▶ _TRECHO FORNECIDO_:
Fale Comigo é o primeiro longa-metragem dos Philippou e foi lançado no Festival de Cinema de Sundance em janeiro de 2023. Um longa australiano que fez sucesso num dos maiores festivais de cinema independente dos EUA. De imediato a aprovação do público a boa avaliação da crítica fez com que o filme ganhasse as salas de cinema sendo distribuído pela a24. A narrativa acompanha um grupo de adolescentes/jovens que descobrem uma mão humana embalsamada que tem a capacidade sobrenatural de invocar espíritos. Claro que o que era uma brincadeira e diversão jovial não tinha como acabar muito bem, não é mesmo?

▶ _MATERIAL DE ESTUDO_:

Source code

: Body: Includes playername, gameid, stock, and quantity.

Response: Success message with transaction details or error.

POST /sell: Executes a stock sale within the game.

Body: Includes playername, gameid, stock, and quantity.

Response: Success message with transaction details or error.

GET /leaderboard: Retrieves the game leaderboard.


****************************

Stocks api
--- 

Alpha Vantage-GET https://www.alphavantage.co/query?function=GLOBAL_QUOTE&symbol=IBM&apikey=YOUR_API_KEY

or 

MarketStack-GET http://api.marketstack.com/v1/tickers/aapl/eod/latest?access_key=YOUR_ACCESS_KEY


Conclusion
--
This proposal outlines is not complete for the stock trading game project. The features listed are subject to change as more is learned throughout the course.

...

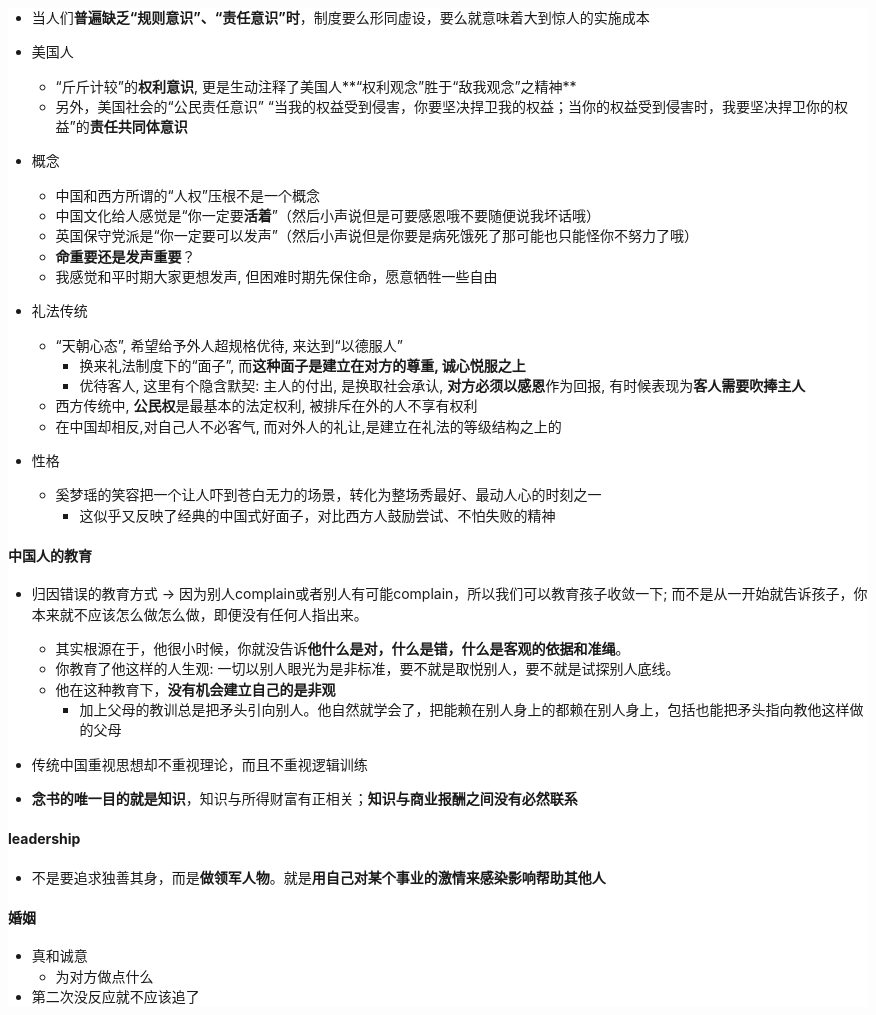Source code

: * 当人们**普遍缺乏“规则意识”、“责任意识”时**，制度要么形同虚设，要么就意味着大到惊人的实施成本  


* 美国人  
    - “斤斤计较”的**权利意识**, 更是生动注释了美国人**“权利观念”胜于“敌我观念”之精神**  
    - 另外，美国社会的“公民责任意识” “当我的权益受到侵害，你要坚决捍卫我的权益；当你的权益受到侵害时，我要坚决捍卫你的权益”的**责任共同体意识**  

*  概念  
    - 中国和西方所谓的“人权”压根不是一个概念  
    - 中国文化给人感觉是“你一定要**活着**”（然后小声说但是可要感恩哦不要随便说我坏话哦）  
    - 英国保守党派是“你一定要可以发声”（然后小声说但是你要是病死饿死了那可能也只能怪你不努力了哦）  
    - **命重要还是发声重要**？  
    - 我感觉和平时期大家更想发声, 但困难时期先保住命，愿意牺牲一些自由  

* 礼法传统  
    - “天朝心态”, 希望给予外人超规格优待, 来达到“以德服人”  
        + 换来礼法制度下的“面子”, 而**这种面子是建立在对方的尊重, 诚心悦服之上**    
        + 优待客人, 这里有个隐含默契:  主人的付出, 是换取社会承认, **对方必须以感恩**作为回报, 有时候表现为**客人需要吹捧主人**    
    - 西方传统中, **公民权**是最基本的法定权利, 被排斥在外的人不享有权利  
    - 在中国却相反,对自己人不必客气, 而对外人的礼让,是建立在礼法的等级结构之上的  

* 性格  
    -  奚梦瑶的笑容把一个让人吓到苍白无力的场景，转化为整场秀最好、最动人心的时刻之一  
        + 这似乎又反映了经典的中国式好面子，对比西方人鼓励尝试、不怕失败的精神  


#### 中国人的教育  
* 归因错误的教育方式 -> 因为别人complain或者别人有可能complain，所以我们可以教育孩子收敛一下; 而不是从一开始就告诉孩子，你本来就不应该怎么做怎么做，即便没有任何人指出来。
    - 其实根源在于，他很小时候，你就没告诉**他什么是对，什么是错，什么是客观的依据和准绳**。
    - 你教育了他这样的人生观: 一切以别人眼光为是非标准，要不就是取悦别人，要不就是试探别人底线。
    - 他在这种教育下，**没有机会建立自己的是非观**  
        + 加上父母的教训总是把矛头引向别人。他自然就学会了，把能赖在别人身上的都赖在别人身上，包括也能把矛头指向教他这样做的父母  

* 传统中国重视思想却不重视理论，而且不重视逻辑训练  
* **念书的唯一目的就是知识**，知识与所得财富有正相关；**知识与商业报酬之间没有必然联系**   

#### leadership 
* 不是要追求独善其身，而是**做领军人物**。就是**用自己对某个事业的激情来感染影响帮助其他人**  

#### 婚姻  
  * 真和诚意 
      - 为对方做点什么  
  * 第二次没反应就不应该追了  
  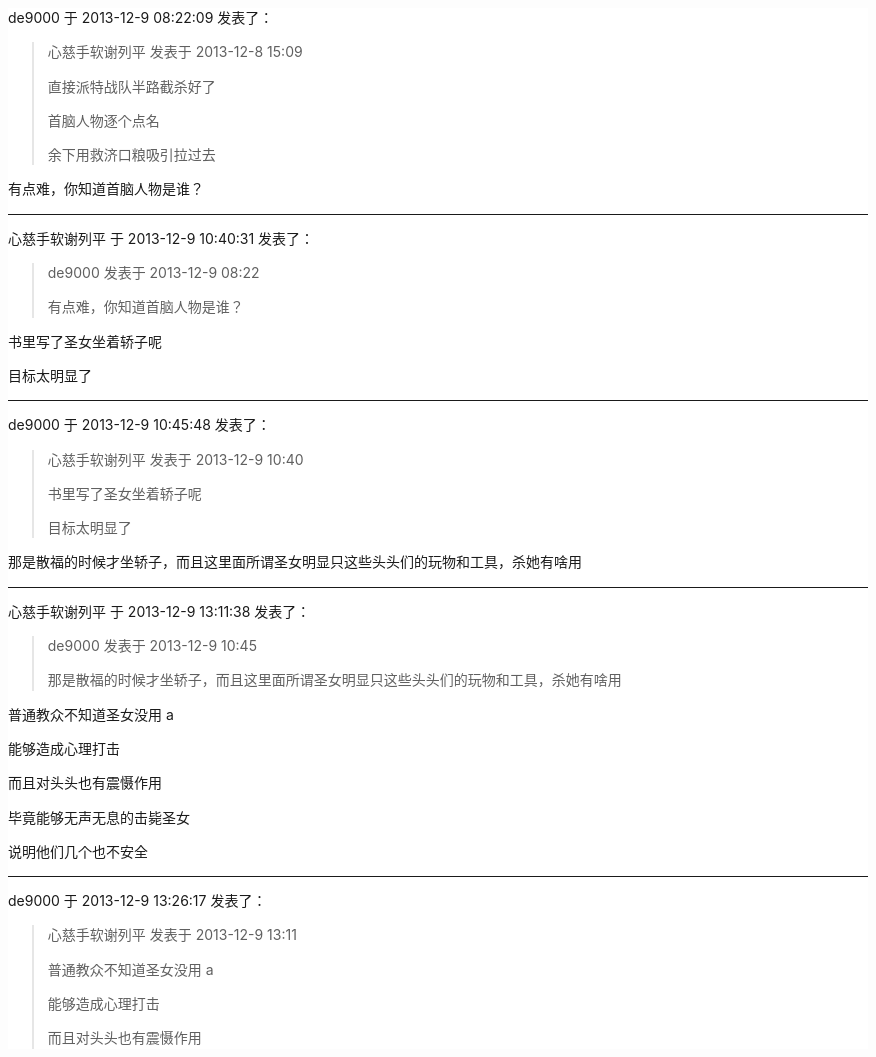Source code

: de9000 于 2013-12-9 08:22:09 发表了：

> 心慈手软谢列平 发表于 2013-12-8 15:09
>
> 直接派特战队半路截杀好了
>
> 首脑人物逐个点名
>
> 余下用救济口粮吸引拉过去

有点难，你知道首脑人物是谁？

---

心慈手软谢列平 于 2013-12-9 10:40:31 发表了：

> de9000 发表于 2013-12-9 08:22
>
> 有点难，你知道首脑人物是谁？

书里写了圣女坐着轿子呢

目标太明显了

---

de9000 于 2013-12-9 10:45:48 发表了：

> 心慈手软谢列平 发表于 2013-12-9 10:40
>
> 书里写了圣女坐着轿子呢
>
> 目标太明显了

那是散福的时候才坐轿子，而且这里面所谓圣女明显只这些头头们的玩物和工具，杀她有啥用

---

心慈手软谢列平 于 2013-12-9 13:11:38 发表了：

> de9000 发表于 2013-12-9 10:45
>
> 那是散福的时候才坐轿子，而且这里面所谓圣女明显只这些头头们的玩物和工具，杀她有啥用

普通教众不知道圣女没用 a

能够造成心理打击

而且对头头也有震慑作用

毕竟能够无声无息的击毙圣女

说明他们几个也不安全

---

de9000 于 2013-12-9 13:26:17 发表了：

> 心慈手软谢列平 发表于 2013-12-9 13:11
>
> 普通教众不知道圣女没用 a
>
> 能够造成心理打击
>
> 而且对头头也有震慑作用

▶ _TAREFA A CUMPRIR_: Prossiga com o trecho sobre o filme Fale Comigo, começando logo após a última frase apresentada. A listagem não tem relação com o trecho sobre o filme Fale Comigo.

▶ _RESULTADO DA TAREFA_:
Um gênero que tem potencial para fugir dos clichês

De início, sobretudo quando temos o primeiro contato com a sinopse do filme, imaginamos que a história vai repetir, pela milésima vez, aquele clichê teen de filmes de terror. Mas, temos na direção dois jovens de 32 anos, estreando nas telonas com um projeto que nasceu entre o público jovem, num Canal jovem, por uma plataforma acessada pela maioria jovem: o YouTube tem seu acesso mais concentrado entre o público infanto-juvenil. Fale Comigo então, nasce com esse espírito. A protagonista, Mia (Sophie Wilde) tem todos os imperativos de sua idade: perdeu a mãe, caiu numa tristeza profunda, não consegue superar o luto, tem um semblante depressivo, e é amparada por melhores amigos, os irmãos Riley e Jade (Joe Bird e Alexandra Jensen).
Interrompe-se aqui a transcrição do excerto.